Like if Tony Stark and Steven Strange fell into a blender and the Iron Mage appeared, extracting wisdom from the seen and unseen worlds around them and project wisdom into the future….

But more often than not, it’s much more mundane…

XKCD: Machine Learning

And it’s often in this mundanity of applying “standard” tools, techniques and analysis of data and stirring the pot until something interesting pops out that we are most likely to make mistakes, and that’s going to be the subject of this talk;

Lies We Tell Our Shells

Ten Things I Hate About Data Science

The Fault In Our Stats

The Usual Correlations

This isn’t going to be a technical Data Science talk, we’re not opening up Jupyter or firing up Spark or Tensorflow or whatever. We’re not even going to talk about Perceptrons or Hidden neurons or homomorphic cryptography.
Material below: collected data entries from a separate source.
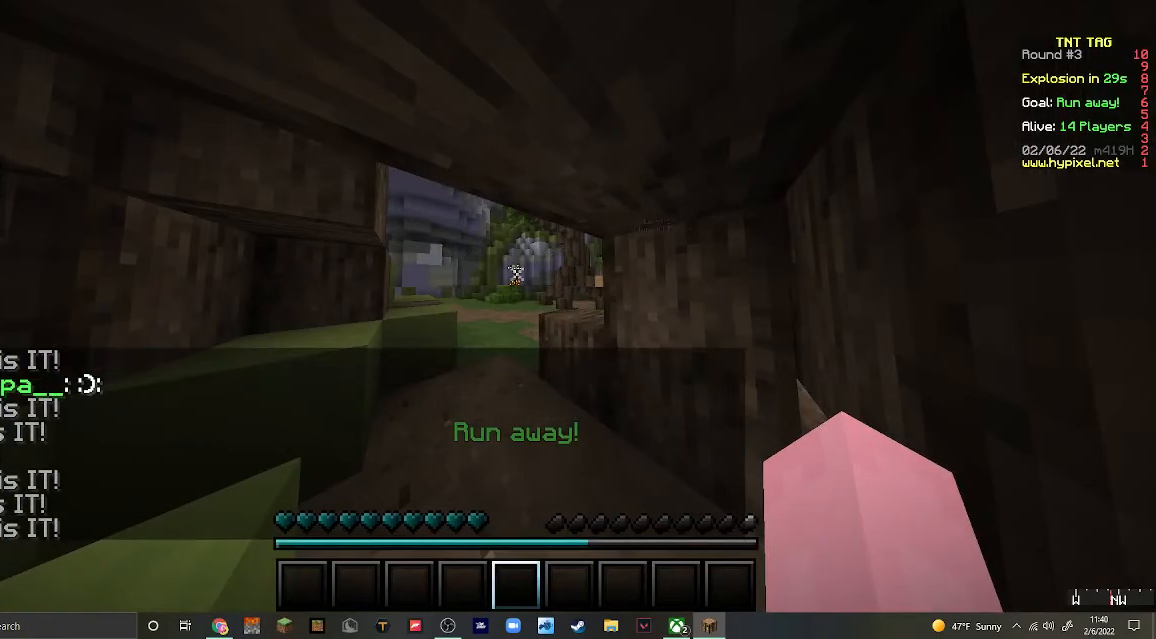
{"keys": ["s"], "mouse": [], "events": []}
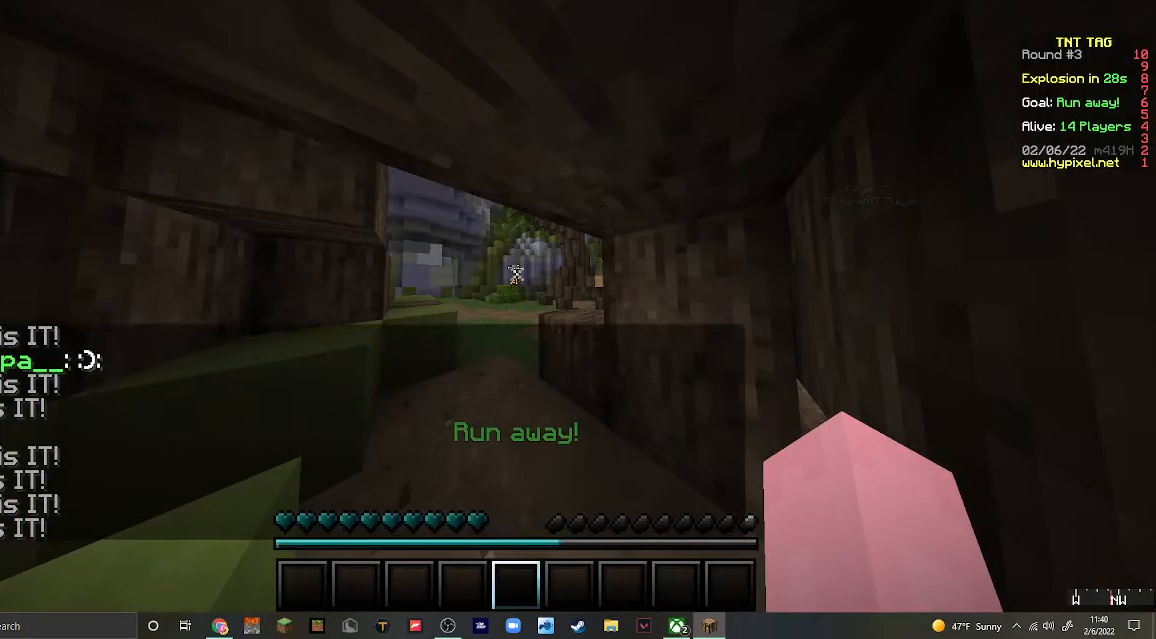
{"keys": ["s"], "mouse": [], "events": []}
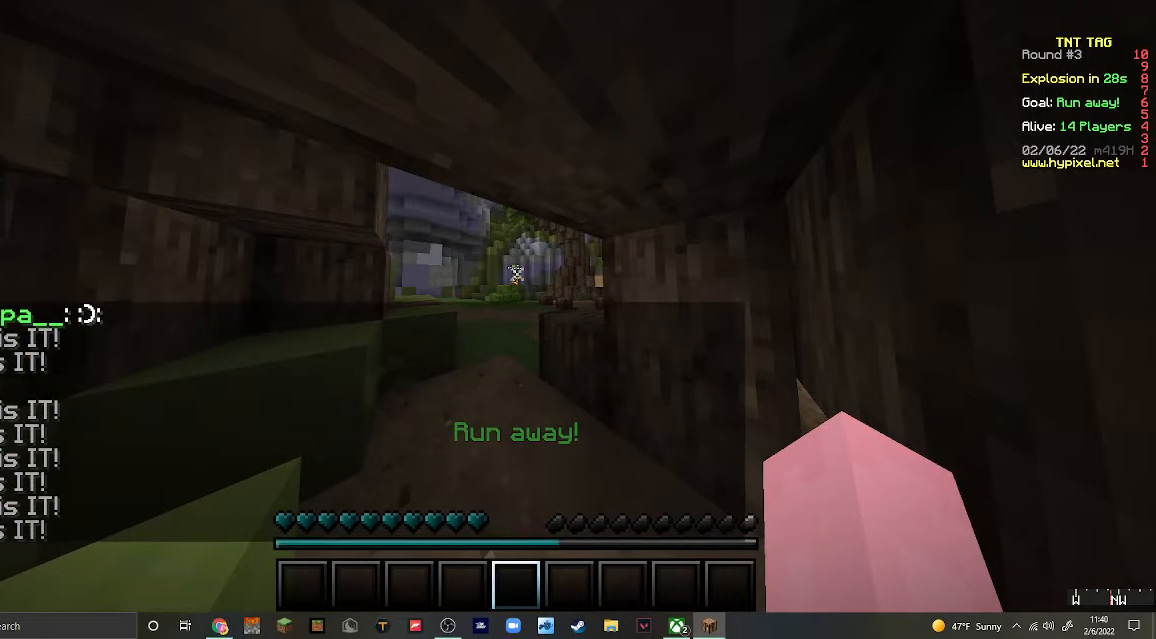
{"keys": ["s"], "mouse": [], "events": []}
This is about people, processes, how to establish a healthy data science culture.

This is about numbers, aggregations, visualisation, and how you, as a Data Scientist, have a responsibility to look for logical pitfalls, and over time, curate that experience to constructively critique both your own analytical work, but also of the people, teams, and some times, executives around you.

Anyway, who am I to talk about this stuff?

Who am I ? (AKA you can skip this bit)

My professional background started off by getting robotic dogs to piss on headmasters in front of 200 primary school kids and taking things apart and always having a few screws left over (or loose) at the end.

I eventually turned that “skillset” into something of a trade, by studying electronics and software engineering at Queens.

As part of this I got to test the launch of 4G networks in China from the grey comfort of an office in Athlone, I moonlit as a technology consultant for a marketing and advertising firm in Belfast, used massive clusters of GPUs to optimise cable internet delivery, and spent a summer developing BIOSs for embedded computers in Switzerland.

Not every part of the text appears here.